While observing gender-specific dress standards in school, transgender adolescents typically suffer internal challenges. High dropout rates, psychological distress, and skewed career pathways among transmen and transwomen are caused in part by uniforms, as well as a variety of other concerns.
While adhering to gender-specific dress standards in school, transgender adolescents frequently suffer internal challenges. High dropout rates, psychological trauma, and skewed career routes are all factors that contribute to high dropout rates, psychological trauma, and skewed job paths among transmen and transwomen.
Kabir Maan, a thirty-year-old transgender man (his legal records still refer to him as Manisha Singh), can only recall his dislike for the school uniform as a child. He recalls feeling like a “misfit” as early as pre-school, when he was dressed in a girl’s uniform — a skirt that fell just below the knee and a shirt.
School uniforms, which are supposed to foster a sense of belonging among students, can have the exact opposite effect on some students’ psychological and mental health, particularly transgenders and students of different genders.
Uniform-related psychological trauma
“I don’t recall what I studied or what game I played during those early years of schools, but I do recall feeling like a misfit and humiliated.” Kabir, who recently began hormone replacement therapy and has come out open about his gender identification, stated, “I continue to carry that feeling of humiliation in my heart.”
“I often had the impression that something was wrong with me. I felt unworthy since I didn’t fit in with either the females or the lads. When puberty hits a senior year, these concerns become more prominent. My board test scores, as well as my future schooling, were impacted. Because other students continuously questioned and criticized my dressing sense, I withdrew from Jamia Millia Islamia’s Hindi Patrakarita course. For wearing masculine attire while having the body of a girl, I’ve been dubbed a lesbian, a sex worker, and even a pimp,” Kabir added.
Unfair treatment and a high dropout rate
While in school and college, transwomen confront similar challenges. Kundan, a transwoman who prefers the pronouns she/her, also dropped out of college for the same reasons as Kabir. “If I had been embraced and included for who I am, I could have had a better life now.” Using school washrooms, in addition to uniforms, is a barrier for children who do not fit into the gender binary. I was teased for being feminine in boys’ restrooms, and I was frequently afraid of being assaulted. I’ve always assumed that if something bad happened to me, I wouldn’t be able to tell anyone for fear of being judged,”
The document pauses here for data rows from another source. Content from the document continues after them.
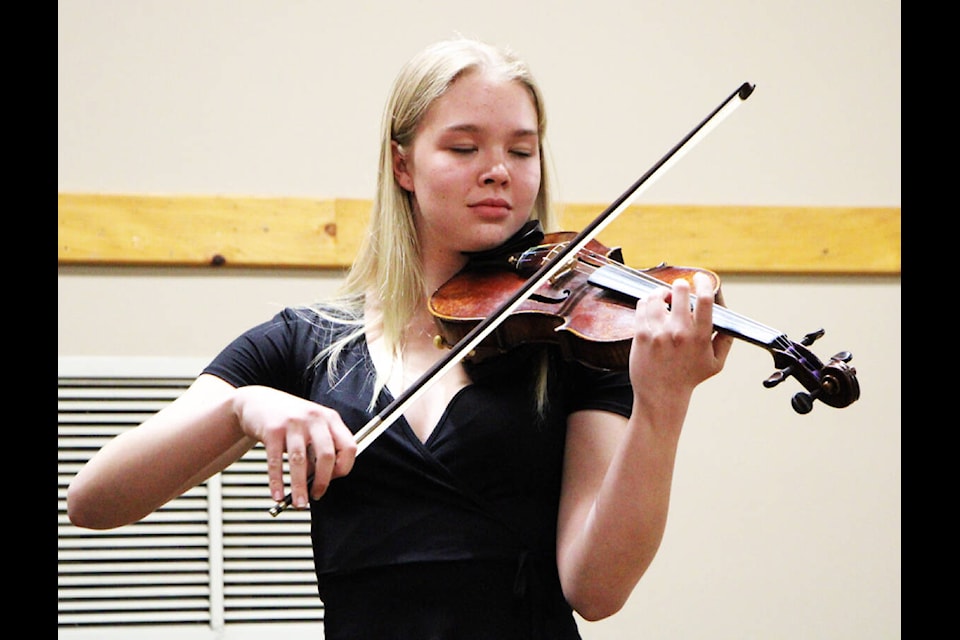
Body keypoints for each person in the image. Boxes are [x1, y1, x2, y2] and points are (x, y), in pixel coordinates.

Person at [67, 36, 732, 639]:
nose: (498, 169)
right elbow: (95, 500)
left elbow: (597, 589)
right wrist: (243, 406)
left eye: (521, 150)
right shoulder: (303, 344)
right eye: (464, 147)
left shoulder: (568, 339)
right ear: (403, 165)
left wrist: (662, 405)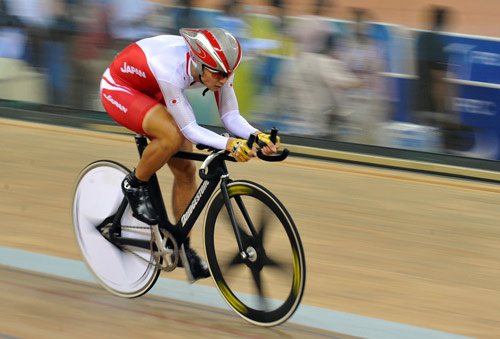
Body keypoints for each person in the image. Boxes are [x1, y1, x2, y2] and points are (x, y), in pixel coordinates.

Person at [100, 27, 280, 281]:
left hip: (155, 90)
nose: (224, 79)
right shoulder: (172, 70)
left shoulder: (216, 70)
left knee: (186, 170)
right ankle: (135, 184)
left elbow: (230, 116)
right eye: (218, 74)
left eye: (229, 74)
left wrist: (256, 136)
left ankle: (182, 248)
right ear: (199, 63)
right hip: (120, 88)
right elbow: (191, 130)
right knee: (172, 136)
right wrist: (230, 144)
Struggle with one’s own body and identity
The forced changes in uniforms are normally done when a child enters the stage of adolescence, according to Indira Pathak, a co-founder of Vikalp who identifies as a transman.
“Many trans people are suffering from their bodies and identities right now.” The dropout rate among these students is extremely high. Even as children get older, physical education teachers in most schools pay attention to what girls wear under their clothes and counsel them to wear sports bras. “Undergarments are a very intimate issue to everyone,” Pathak added, and transmen often see it as a basic violation of their identity.
For 754 pupils, the Valayanchirangara Government Lower Primary School in Kerala’s Ernakulam district has introduced a gender-neutral uniform. The new uniform for their students, regardless of gender, is 3/4th shorts and a shirt.
Maya Sharma, an LGBTQ+ rights activist and author of ‘Loving Women: Being Lesbian in Unprivileged India,’ believes that more than becoming inclusive, our culture needs to allow for freedom of choice.